I have a dataset in parquet in S3 partitioned by date (dt) with oldest date stored in AWS Glacier to save some money. For instance, we have...
s3://my-bucket/my-dataset/dt=2017-07-01/ [in glacier]
s3://my-bucket/my-dataset/dt=2017-07-09/ [in glacier]
s3://my-bucket/my-dataset/dt=2017-07-10/ [not in glacier]
s3://my-bucket/my-dataset/dt=2017-07-24/ [not in glacier]
I want to read this dataset, but only a subset of date that are not yet in glacier, eg:
val from = "2017-07-15"
val to = "2017-08-24"
val path = "s3:
val X = spark.read.parquet(path).where(col("dt").between(from, to))

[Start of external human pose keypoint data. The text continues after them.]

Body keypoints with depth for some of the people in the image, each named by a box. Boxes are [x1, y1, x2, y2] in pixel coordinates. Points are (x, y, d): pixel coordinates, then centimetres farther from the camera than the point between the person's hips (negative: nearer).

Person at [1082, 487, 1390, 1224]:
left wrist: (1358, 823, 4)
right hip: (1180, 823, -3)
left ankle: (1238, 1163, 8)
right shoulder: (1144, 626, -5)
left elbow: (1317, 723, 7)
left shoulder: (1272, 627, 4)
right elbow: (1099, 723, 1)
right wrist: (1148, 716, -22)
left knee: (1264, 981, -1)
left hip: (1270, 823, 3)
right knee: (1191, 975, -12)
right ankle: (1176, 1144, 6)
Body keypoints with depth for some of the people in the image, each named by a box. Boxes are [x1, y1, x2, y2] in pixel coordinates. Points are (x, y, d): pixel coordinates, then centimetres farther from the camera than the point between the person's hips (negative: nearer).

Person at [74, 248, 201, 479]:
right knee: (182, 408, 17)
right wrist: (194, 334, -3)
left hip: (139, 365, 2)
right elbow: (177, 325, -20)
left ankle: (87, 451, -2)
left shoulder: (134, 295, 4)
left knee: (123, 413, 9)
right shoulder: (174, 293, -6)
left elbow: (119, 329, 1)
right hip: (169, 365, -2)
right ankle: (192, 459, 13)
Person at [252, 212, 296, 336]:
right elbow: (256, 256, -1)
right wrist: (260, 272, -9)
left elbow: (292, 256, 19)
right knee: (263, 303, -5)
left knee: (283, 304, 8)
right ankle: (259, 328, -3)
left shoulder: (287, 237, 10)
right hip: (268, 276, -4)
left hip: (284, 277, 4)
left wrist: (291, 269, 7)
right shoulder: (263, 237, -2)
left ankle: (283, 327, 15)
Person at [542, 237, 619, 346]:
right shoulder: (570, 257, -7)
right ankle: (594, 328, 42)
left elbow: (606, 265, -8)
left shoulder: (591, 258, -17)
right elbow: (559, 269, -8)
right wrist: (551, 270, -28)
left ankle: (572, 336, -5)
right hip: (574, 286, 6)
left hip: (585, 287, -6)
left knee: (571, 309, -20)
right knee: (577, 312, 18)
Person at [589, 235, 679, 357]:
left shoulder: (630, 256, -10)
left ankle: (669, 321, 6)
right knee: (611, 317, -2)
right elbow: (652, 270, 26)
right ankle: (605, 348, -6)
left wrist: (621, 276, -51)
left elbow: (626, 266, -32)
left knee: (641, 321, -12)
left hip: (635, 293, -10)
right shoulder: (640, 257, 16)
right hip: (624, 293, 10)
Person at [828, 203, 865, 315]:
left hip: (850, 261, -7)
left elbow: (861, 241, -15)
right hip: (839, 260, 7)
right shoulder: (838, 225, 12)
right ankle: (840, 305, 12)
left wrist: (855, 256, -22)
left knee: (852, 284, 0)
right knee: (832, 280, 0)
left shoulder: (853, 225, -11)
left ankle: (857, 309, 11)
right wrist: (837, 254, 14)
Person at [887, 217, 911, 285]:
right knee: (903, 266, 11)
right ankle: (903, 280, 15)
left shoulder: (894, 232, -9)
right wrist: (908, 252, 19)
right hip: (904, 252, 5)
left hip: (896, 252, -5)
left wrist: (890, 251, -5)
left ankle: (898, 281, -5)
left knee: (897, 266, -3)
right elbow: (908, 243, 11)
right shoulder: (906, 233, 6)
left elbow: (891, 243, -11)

Unfortunately, I have the exception
java.io.IOException: com.amazon.ws.emr.hadoop.fs.shaded.com.amazonaws.services.s3.model.AmazonS3Exception: The operation is not valid for the object's storage class (Service: Amazon S3; Status Code: 403; Error Code: InvalidObjectState; Request ID: C444D508B6042138)
I seems that spark does not like partitioned dataset when some partitions are in Glacier. I could always read specifically each date, add the column with current date and reduce(_ union _) at the end, but not pretty and it should not be necessary.
Is there any tip to read available data in the datastore even with old data in glacier?